As ações, que decorreram a nível nacional, tiveram em consideração as regras definidas para os produtos que circulam no mercado único, incluindo os artigos importados de países terceiros, permitindo a identificação de todos intervenientes ao longo do circuito comercial. Deste modo, foi possível garantir a rastreabilidade dos produtos, por forma a poderem ser retirados rapidamente do mercado quando apresentam um risco para a saúde e segurança dos consumidores, estando prevista a adoção de medidas restritivas de recolha, de retirada ou de proibição de disponibilização no mercado de produtos sempre que tal seja considerado necessário.

No contexto do atual surto mundial de COVID-19, como resultado das ações no exercício das suas funções de autoridade de fiscalização do mercado, a ASAE proferiu, até ao momento, 19 despachos com medidas restritivas, os quais se encontram publicitados no seu sítio de internet. Estas decisões referem-se a equipamentos de proteção individual (EPI) e a biocidas (desinfetantes) utilizados na higiene humana, de acordo com o seguinte:

– Emissão de 7 despachos com medidas restritivas, tendo em conta os princípios de cooperação estabelecidos na União Europeia, no âmbito das notificações do Sistema de Alerta Rápido para Produtos Perigosos Não Alimentares (Safety Gate RAPEX). Estes despachos referem-se a EPI que apresentavam um risco grave para a saúde e segurança dos seus utilizadores, uma vez que as máscaras não forneciam a proteção esperada de máscaras do tipo KN95 ou FFP2, estando Portugal indicado como um dos países de destino do produto.

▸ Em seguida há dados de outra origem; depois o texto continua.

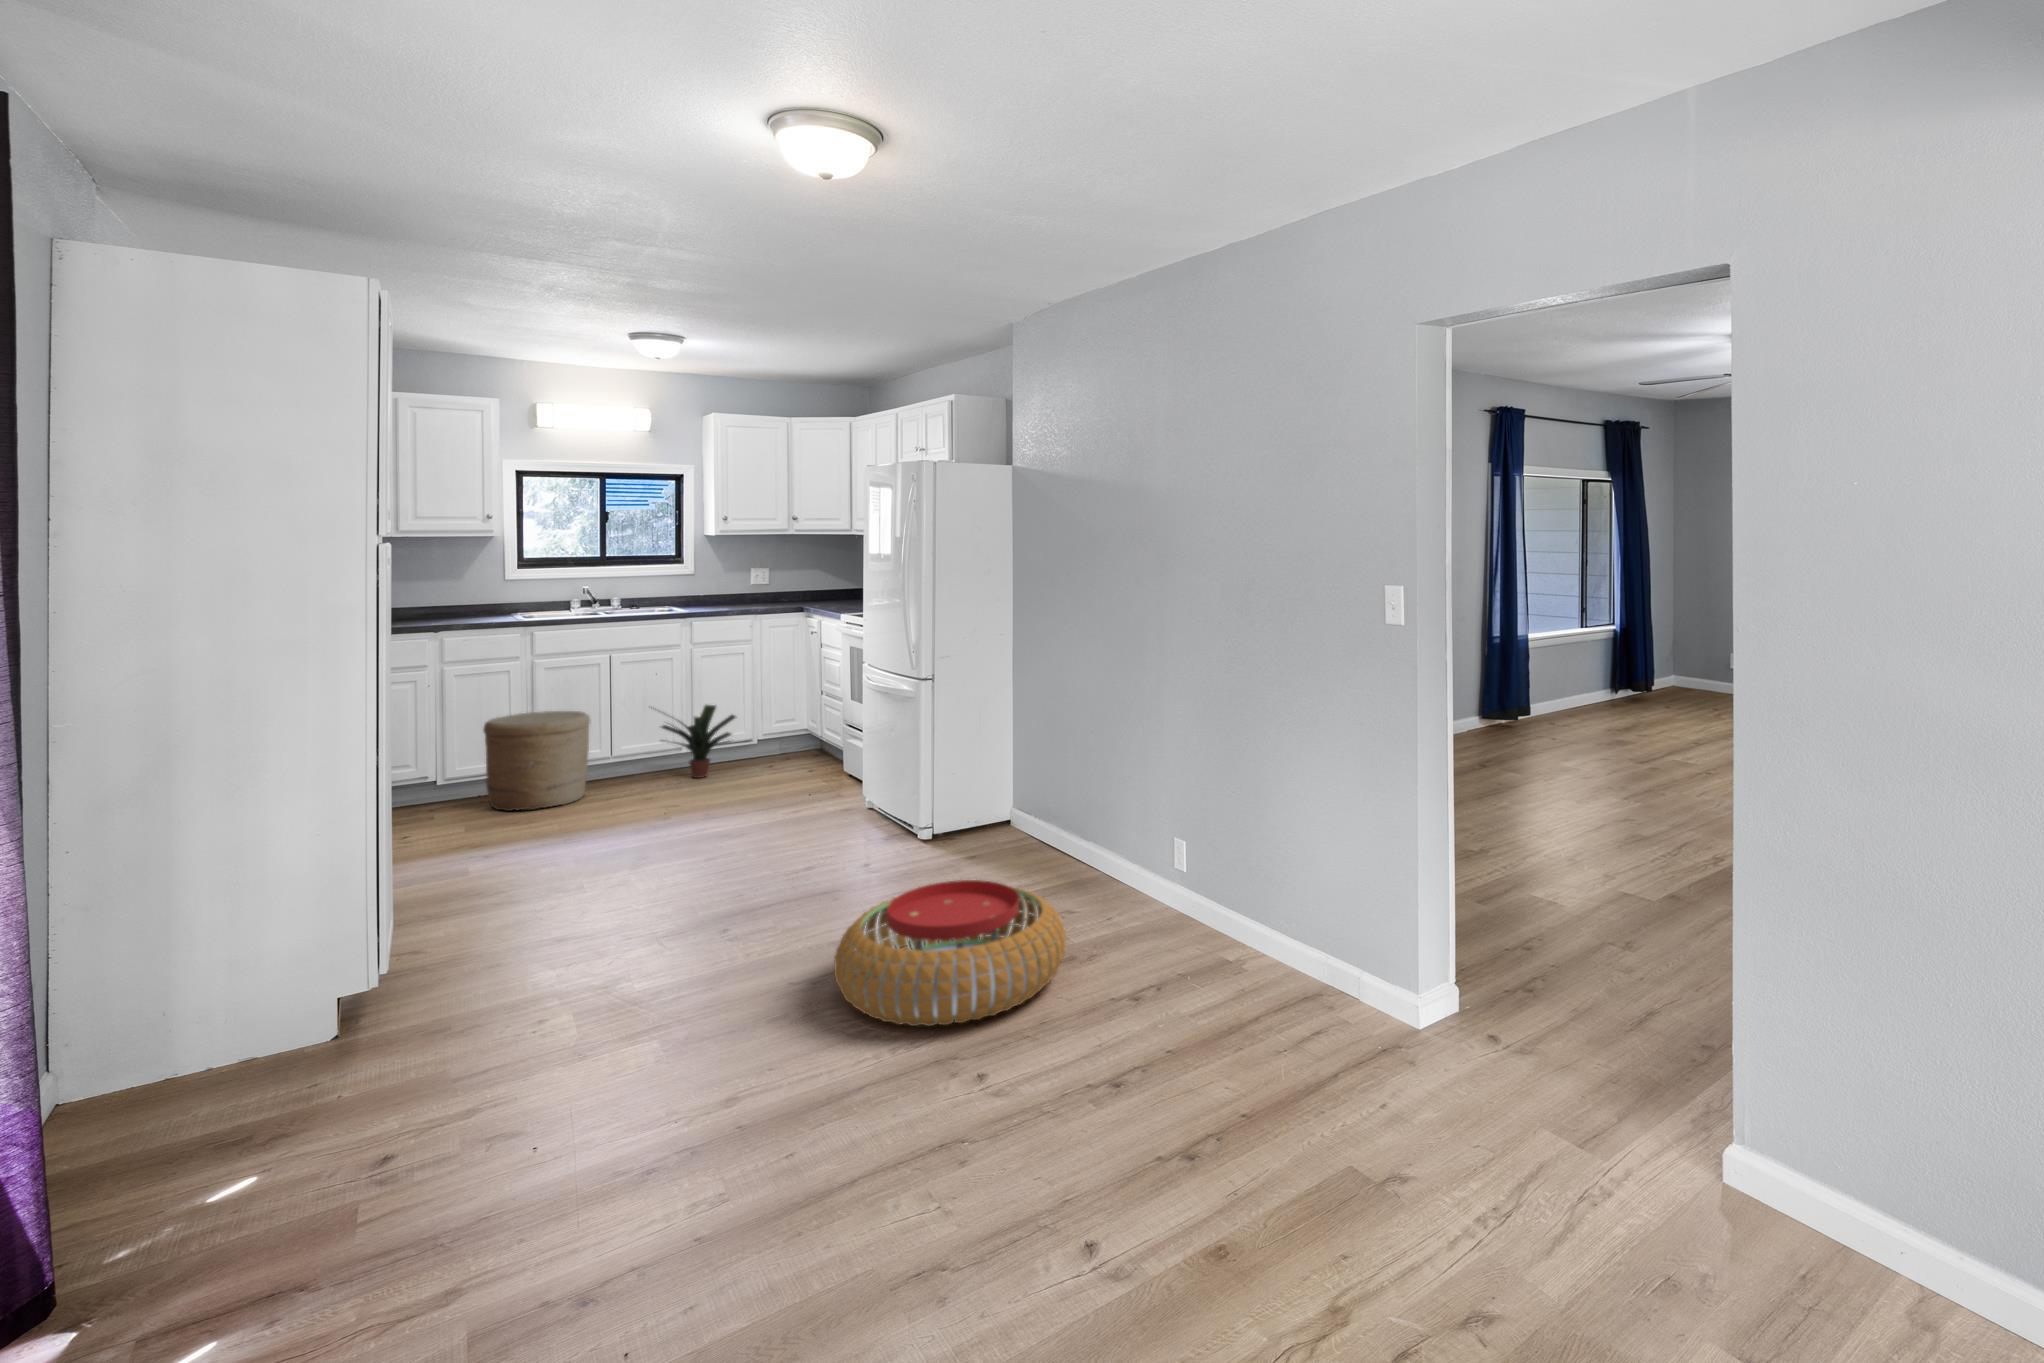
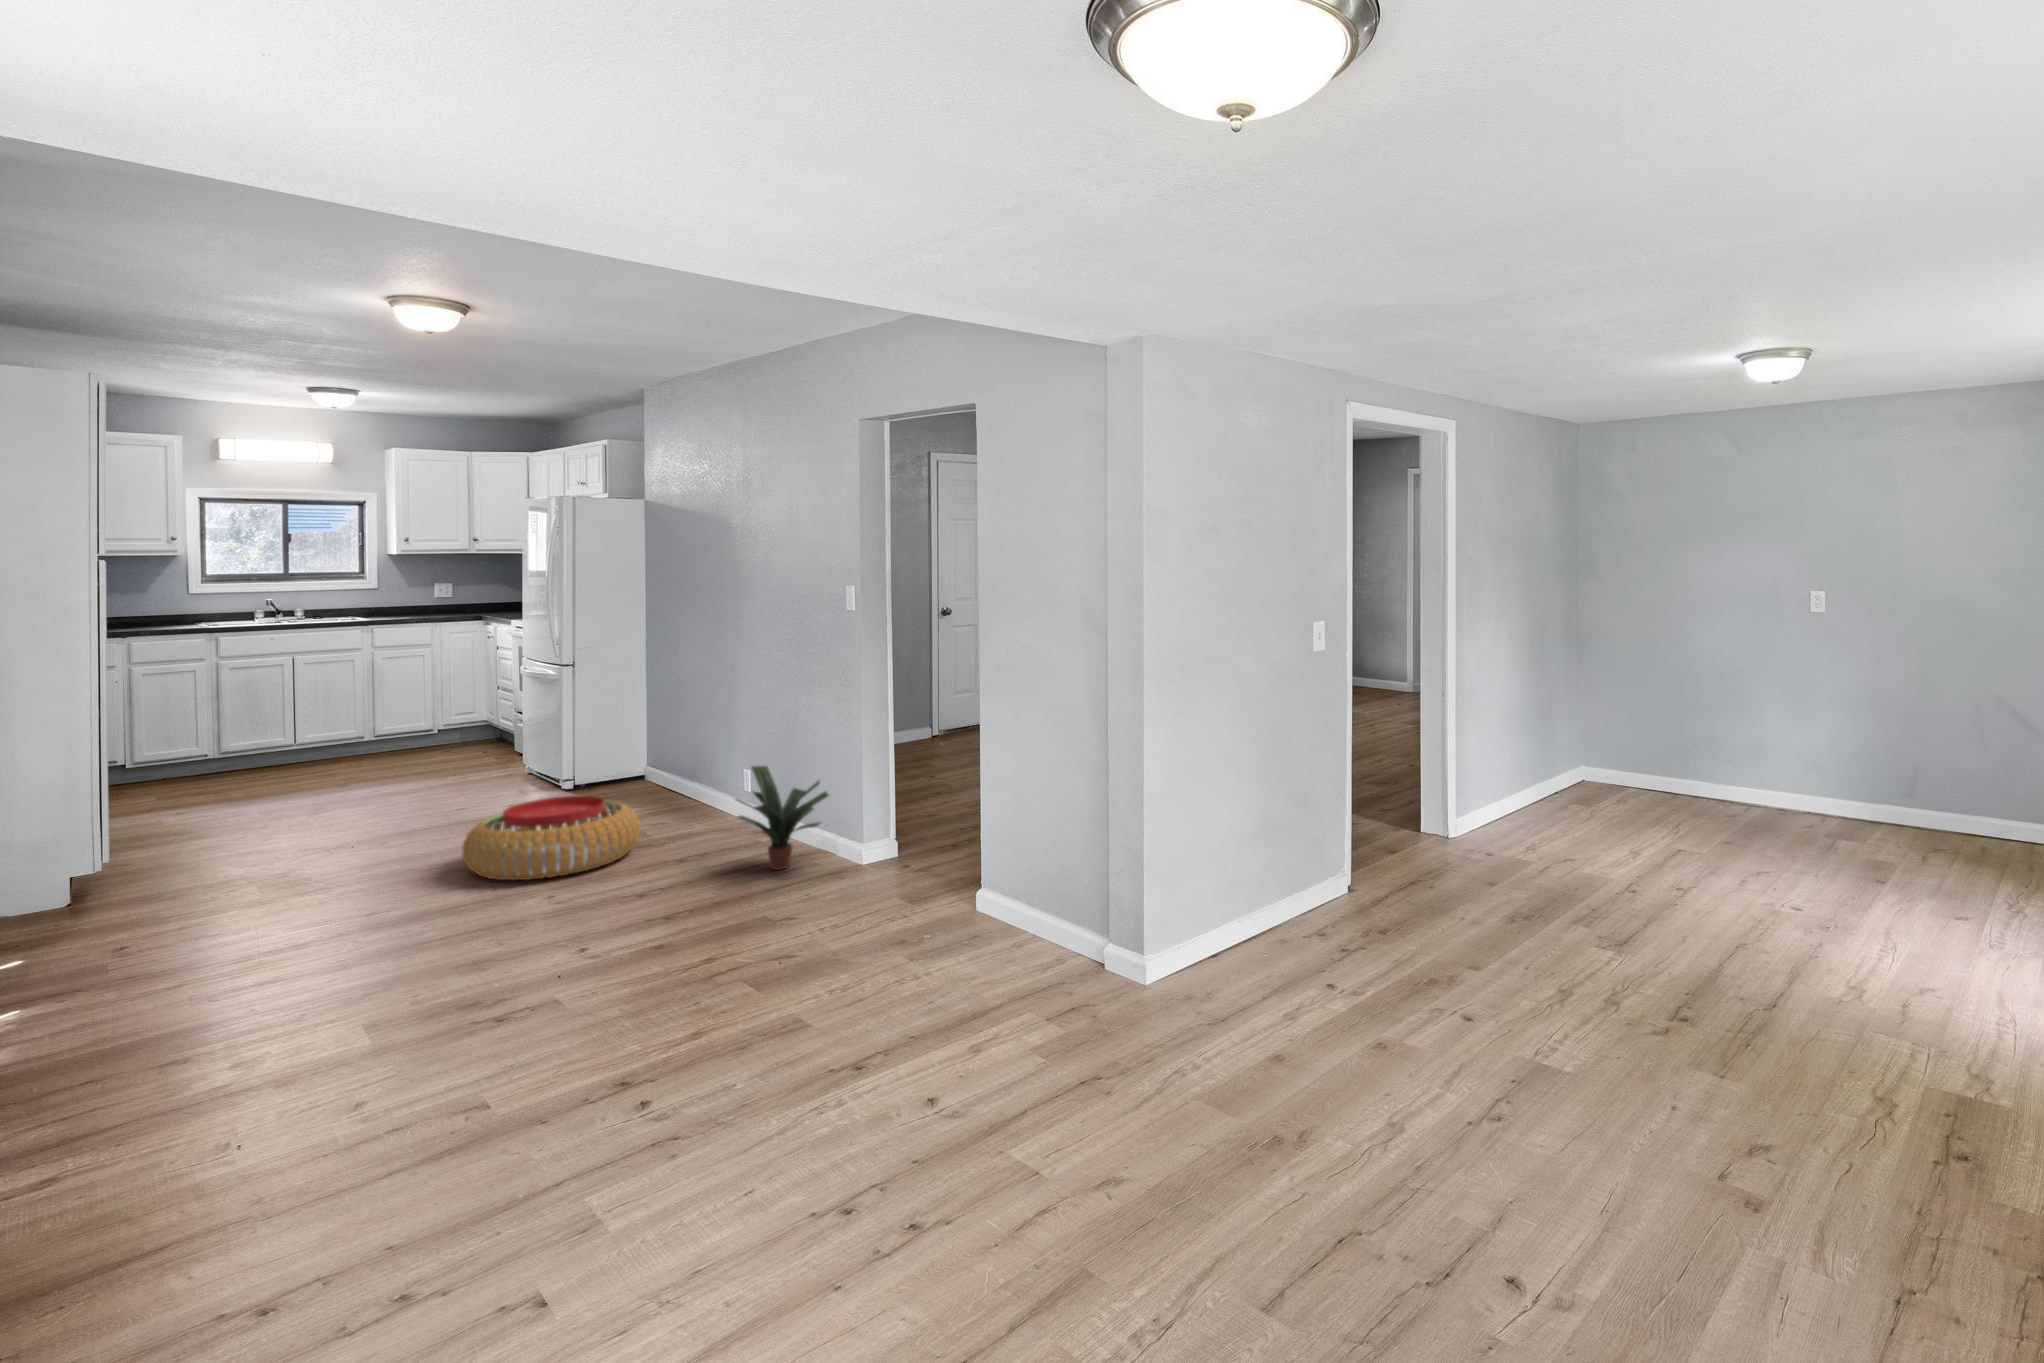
potted plant: present [662,705,737,778] -> present [737,766,828,870]
woven basket: present [483,711,590,811] -> none [176,705,276,788]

– Emissão de 10 despachos com medidas restritivas resultantes das ações de fiscalização do mercado que incidiram sobre aspetos relacionados com a conformidade dos produtos EPI, através da verificação da existência de marcação «CE» falsa ou enganosa, existência de documentos inválidos ou falsos nas obrigações atribuídas aos operadores económicos com o estatuto de importador e de distribuidor.

– Emissão de 2 despachos com medidas restritivas resultantes das ações de fiscalização realizadas a produtos biocidas (desinfetantes), por estes não cumprirem os requisitos legais.

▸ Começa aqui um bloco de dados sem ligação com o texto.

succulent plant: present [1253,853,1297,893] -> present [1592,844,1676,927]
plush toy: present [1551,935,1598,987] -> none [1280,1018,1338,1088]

As medidas restritivas adotadas por parte da ASAE, que visaram a proibição da disponibilização de produtos no mercado, foram dadas a conhecer à Comissão Europeia e às suas congéneres europeias através do Sistema de Informação e Comunicação para a Fiscalização do Mercado (ICSMS), com o principal objetivo de alertar os consumidores em Portugal, reduzir o risco de lesões ou outros danos que possam vir a ocorrer, garantir a lealdade das transações comercias, a rastreabilidade dos produtos, assim como uma concorrência sã e a proteção do mercado interno.